Raw records:
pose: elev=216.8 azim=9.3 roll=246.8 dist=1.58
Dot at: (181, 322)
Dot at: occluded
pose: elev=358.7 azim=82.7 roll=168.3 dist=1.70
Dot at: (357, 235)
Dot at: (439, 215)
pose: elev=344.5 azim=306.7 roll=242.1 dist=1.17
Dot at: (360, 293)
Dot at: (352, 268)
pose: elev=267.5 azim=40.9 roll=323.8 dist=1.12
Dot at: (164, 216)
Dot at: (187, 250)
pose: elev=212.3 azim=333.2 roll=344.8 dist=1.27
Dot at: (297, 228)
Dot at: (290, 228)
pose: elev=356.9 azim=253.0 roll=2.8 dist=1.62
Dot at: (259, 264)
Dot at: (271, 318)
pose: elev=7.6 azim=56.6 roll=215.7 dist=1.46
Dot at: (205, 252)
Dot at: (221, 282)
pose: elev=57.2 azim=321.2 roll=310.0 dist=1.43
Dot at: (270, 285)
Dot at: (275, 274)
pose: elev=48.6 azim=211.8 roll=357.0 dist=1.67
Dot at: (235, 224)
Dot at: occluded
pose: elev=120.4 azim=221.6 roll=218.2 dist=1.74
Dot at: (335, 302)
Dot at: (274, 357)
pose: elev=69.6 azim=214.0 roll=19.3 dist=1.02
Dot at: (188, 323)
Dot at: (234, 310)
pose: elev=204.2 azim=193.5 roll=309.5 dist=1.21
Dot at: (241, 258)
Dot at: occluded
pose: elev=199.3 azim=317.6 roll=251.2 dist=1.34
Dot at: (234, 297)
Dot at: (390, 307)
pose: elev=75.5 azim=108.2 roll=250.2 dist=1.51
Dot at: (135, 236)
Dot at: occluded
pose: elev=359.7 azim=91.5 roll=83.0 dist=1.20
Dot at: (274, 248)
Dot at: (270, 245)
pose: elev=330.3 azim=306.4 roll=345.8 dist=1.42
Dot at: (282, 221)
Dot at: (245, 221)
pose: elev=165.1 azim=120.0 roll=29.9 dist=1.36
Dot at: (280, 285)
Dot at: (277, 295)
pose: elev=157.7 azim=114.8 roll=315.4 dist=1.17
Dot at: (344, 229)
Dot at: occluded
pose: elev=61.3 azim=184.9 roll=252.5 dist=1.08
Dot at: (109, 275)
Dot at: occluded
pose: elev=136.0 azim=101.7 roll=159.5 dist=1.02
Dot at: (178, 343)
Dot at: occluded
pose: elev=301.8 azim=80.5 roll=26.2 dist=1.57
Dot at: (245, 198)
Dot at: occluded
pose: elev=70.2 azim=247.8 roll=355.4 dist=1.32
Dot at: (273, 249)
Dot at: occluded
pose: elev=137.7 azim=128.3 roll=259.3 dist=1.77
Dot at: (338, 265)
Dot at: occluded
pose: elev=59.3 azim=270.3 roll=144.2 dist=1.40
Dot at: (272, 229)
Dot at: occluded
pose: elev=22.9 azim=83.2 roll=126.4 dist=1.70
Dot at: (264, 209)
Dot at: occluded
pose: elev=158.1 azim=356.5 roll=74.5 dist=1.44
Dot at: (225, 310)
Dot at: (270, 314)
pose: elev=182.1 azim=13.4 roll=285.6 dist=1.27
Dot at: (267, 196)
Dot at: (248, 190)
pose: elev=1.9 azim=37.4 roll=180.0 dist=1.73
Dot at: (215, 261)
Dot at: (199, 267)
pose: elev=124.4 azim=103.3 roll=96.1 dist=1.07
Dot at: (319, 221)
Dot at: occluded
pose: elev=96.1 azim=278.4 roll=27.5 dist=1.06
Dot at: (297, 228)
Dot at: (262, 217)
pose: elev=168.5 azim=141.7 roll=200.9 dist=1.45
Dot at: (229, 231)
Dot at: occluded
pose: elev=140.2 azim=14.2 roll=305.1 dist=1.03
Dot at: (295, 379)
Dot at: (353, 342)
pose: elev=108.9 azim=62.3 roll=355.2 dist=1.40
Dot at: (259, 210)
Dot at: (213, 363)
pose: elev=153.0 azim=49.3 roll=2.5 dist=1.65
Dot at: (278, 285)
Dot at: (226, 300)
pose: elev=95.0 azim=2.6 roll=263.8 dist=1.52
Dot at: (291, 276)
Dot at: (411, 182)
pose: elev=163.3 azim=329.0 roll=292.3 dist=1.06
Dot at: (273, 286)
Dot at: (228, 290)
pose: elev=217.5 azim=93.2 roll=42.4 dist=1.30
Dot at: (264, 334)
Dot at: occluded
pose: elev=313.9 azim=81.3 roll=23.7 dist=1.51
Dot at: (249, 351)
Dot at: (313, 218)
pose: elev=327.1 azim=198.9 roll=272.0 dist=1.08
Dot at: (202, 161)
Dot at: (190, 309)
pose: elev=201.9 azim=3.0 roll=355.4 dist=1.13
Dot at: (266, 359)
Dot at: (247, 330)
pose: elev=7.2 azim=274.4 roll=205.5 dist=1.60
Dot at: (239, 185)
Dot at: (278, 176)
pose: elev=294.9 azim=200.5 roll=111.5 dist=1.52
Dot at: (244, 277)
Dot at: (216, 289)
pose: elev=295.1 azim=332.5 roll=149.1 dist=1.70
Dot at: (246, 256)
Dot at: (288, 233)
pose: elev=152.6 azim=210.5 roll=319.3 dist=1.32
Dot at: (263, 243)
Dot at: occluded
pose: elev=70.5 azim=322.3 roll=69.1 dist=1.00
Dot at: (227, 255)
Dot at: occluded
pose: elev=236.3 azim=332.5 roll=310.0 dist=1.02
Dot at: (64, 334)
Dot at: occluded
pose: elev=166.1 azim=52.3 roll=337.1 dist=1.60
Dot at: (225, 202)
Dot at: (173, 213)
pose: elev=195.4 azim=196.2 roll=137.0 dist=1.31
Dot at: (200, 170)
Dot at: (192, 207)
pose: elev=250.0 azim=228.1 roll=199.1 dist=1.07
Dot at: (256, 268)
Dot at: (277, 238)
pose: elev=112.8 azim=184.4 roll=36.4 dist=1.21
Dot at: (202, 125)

Task brief —
Please repeat the lines between the one holding "pose: elev=313.9 azim=81.3" and the one holding "Dot at: (278, 176)", inclusive, swapping "roll" for "twist" and leaving everything else unchanged.

Task response —
pose: elev=313.9 azim=81.3 twist=23.7 dist=1.51
Dot at: (249, 351)
Dot at: (313, 218)
pose: elev=327.1 azim=198.9 twist=272.0 dist=1.08
Dot at: (202, 161)
Dot at: (190, 309)
pose: elev=201.9 azim=3.0 twist=355.4 dist=1.13
Dot at: (266, 359)
Dot at: (247, 330)
pose: elev=7.2 azim=274.4 twist=205.5 dist=1.60
Dot at: (239, 185)
Dot at: (278, 176)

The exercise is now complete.